_Exercise directions_:
In the forum thread about the blown tweeter, reproduce everything from "## lcaillo (May" down to "(Jan 21, 2009)", substituting "paired components" for "matching parts".

_Selection_:
::::::::

# Blown klipsch SB-1 tweeter



## skinney6 (Jun 9, 2012)

I'm using them as my mains and when i do a REW measurement (20-300hz) right toward the end the L makes a weird, high, vibrating, buzz (like a misquito) and i'm sure it's the tweeter. speaker exchange has one for $25 but i'd like to explore my options.


----------



## lcaillo (May 2, 2006)

The only precise option is to replace it with the identical part from Klipsch or someone who stocks their part or to replace both channels with matching parts. If you replace one channel with a replacement part that is not identical, your response will likely be different.


----------



## hjones4841 (Jan 21, 2009)

Bob Crites may have a replacement diaphram for your tweeter or may can repair it:

http://www.critesspeakers.com/klipsch_tweeters.html

He tends to specialize in the upper lines of Klipsch speakers, but it would not hurt to contact him.


----------



## skinney6 (Jun 9, 2012)

lcaillo said:


> The only precise option is to replace it with the identical part from Klipsch


I'm emailing Klipsch to try to get a price from them. they gave me a part # but not a price. I'm sure it will be expensive.

::::::::

Extracted data entries
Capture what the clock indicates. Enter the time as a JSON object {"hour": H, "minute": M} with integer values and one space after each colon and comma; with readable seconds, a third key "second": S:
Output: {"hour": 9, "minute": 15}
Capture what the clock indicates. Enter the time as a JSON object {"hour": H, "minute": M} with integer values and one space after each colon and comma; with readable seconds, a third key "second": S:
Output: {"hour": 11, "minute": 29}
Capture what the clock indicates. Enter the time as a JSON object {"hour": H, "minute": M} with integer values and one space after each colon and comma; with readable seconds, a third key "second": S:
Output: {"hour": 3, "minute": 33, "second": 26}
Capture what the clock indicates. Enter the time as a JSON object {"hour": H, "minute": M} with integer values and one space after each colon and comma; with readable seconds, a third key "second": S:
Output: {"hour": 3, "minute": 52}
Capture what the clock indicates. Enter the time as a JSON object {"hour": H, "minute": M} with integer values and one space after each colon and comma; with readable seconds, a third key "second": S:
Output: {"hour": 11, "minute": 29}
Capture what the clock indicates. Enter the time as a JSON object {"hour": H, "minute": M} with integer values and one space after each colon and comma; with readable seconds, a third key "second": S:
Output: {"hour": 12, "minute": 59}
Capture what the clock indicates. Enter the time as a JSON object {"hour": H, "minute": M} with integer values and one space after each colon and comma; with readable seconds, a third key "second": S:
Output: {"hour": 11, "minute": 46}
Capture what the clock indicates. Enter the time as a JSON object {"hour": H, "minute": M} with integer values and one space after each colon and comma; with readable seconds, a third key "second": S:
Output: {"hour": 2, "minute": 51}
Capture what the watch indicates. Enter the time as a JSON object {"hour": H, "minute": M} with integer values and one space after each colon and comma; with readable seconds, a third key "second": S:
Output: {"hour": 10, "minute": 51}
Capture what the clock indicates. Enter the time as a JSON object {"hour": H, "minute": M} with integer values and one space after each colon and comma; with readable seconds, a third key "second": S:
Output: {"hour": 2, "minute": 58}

::::::::

_Exercise result_:
## lcaillo (May 2, 2006)

The only precise option is to replace it with the identical part from Klipsch or someone who stocks their part or to replace both channels with paired components. If you replace one channel with a replacement part that is not identical, your response will likely be different.


----------



## hjones4841 (Jan 21, 2009)